The recent Australian adult [7] and paediatric [8, 9] studies have been based in just one state of Australia (Victoria). Although it is likely that the conclusions drawn in these reports are representative of other locations in Australia, such data are not yet available. Given that Australia comprises a large land mass, with variations in climate and population distribution, it will be important to establish patterns in other locations.

The current impressions of IBD in NZ children are based upon a comprehensive population-based study in one area of NZ [6] and a national two-year prospective cohort [31]. As in Australia, it is likely that the patterns of IBD in Canterbury and Nelson reflect patterns elsewhere in NZ. However, climate and population variations along the length of NZ could influence rates in other areas. Both the Nelson and Canterbury regions of NZ have a predominantly European population. Higher numbers of Maori and Pacific Island people (for instance, in Auckland, the world’s largest Polynesian city) could reflect differences in the prevalence of IBD in those areas. Though providing an impression across NZ, the paediatric surveillance study is limited by its relatively short duration and the collection method itself. Although the national paediatric surveillance program is well established, reporting relies upon the cooperation of the individual practitioners. Furthermore, some older children may have not been included if they were diagnosed by adult gastroenterologists unaware of the study.

Despite these short-comings, however, the Australasian data overall indicates high rates of IBD in children and adolescents, with increasing incidence in recent years. Furthermore, it appears that diagnosis of IBD is predominantly seen in children of European ancestry.

Generally, the available data suggest that the phenotype of IBD observed in Australasian children is similar to that observed elsewhere [36, 37]. These patterns include a predominance of CD over UC, frequent involvement of the upper gastrointestinal tract in CD, and extensive disease distribution in UC and CD.

Overall, the available data demonstrate low rates of IBD in the indigenous populations of Australia and NZ. It is not yet clear if this reflects differences in genetic risk factors or environmental factors. Variable rates of enteric infections, such as with Helicobacter or Campylobacter organisms, could be a further possible explanation [22]. Underreporting of symptoms and consequent underdiagnosis is a further possibility, but this appears less likely given the chronic and pervasive nature of IBD.

Currently there is little data on the patterns of IBD in immigrant populations in Australia and NZ. The recent studies have indicated that few individuals with IBD in NZ or Australia were first or second generation migrants [8, 9, 31]. Just one study has focused upon children from a specific ethnic group: these data demonstrated much higher rates of IBD in children whose family originated in the Middle East region [29].

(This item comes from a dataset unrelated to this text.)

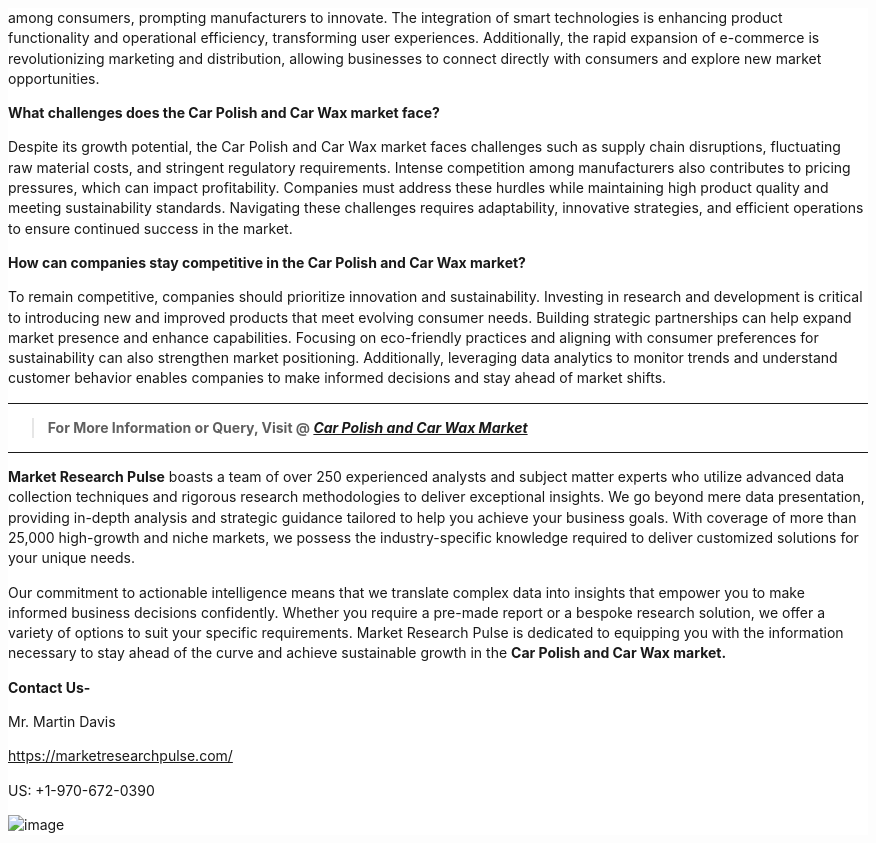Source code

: among consumers, prompting manufacturers to innovate. The integration of smart technologies is enhancing product functionality and operational efficiency, transforming user experiences. Additionally, the rapid expansion of e-commerce is revolutionizing marketing and distribution, allowing businesses to connect directly with consumers and explore new market opportunities.</p><p><strong>What challenges does the Car Polish and Car Wax market face?</strong></p><p>Despite its growth potential, the Car Polish and Car Wax market faces challenges such as supply chain disruptions, fluctuating raw material costs, and stringent regulatory requirements. Intense competition among manufacturers also contributes to pricing pressures, which can impact profitability. Companies must address these hurdles while maintaining high product quality and meeting sustainability standards. Navigating these challenges requires adaptability, innovative strategies, and efficient operations to ensure continued success in the market.</p><p><strong>How can companies stay competitive in the Car Polish and Car Wax market?</strong></p><p>To remain competitive, companies should prioritize innovation and sustainability. Investing in research and development is critical to introducing new and improved products that meet evolving consumer needs. Building strategic partnerships can help expand market presence and enhance capabilities. Focusing on eco-friendly practices and aligning with consumer preferences for sustainability can also strengthen market positioning. Additionally, leveraging data analytics to monitor trends and understand customer behavior enables companies to make informed decisions and stay ahead of market shifts.</p><hr /><blockquote><p><strong>For More Information or Query, Visit @&nbsp;<em><a href="https://marketresearchpulse.com/report/51968/car-polish-and-car-wax-market?utm_source=Linkedin&utm_medium=019">Car Polish and Car Wax Market</a></em></strong></p></blockquote><hr /><p><strong>Market Research Pulse</strong> boasts a team of over 250 experienced analysts and subject matter experts who utilize advanced data collection techniques and rigorous research methodologies to deliver exceptional insights. We go beyond mere data presentation, providing in-depth analysis and strategic guidance tailored to help you achieve your business goals. With coverage of more than 25,000 high-growth and niche markets, we possess the industry-specific knowledge required to deliver customized solutions for your unique needs.</p><p>Our commitment to actionable intelligence means that we translate complex data into insights that empower you to make informed business decisions confidently. Whether you require a pre-made report or a bespoke research solution, we offer a variety of options to suit your specific requirements. Market Research Pulse is dedicated to equipping you with the information necessary to stay ahead of the curve and achieve sustainable growth in the <strong>Car Polish and Car Wax market.</strong></p><p><strong>Contact Us-</strong></p><p>Mr. Martin Davis</p><p>https://marketresearchpulse.com/</p><p>US: +1-970-672-0390</p>
![image](https://github.com/user-attachments/assets/72ba30a4-3e4b-4ea3-8b67-5928c0caf465)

Prior studies have shown that the children of individuals moving from the Indian subcontinent to countries such as Canada and the United Kingdom have higher rates of IBD upon settling in their new home compared to their region of origin or the baseline rates in their new location [3840]. It is likely that the same patterns will be observed in Australia and NZ: specific studies focusing on these groups would be required to confirm this.

Further epidemiology studies are required in other locations throughout Australia and NZ to establish patterns of IBD across the two countries. Furthermore, natural history studies of disease cohorts in this region are required to establish and follow changes in the incidence and phenotype of disease in this region. Such studies will also help to better illustrate changes in patterns of IBD in immigrant and indigenous groups in these two countries.

Conflict of Interests

The authors have no conflict of interests to declare.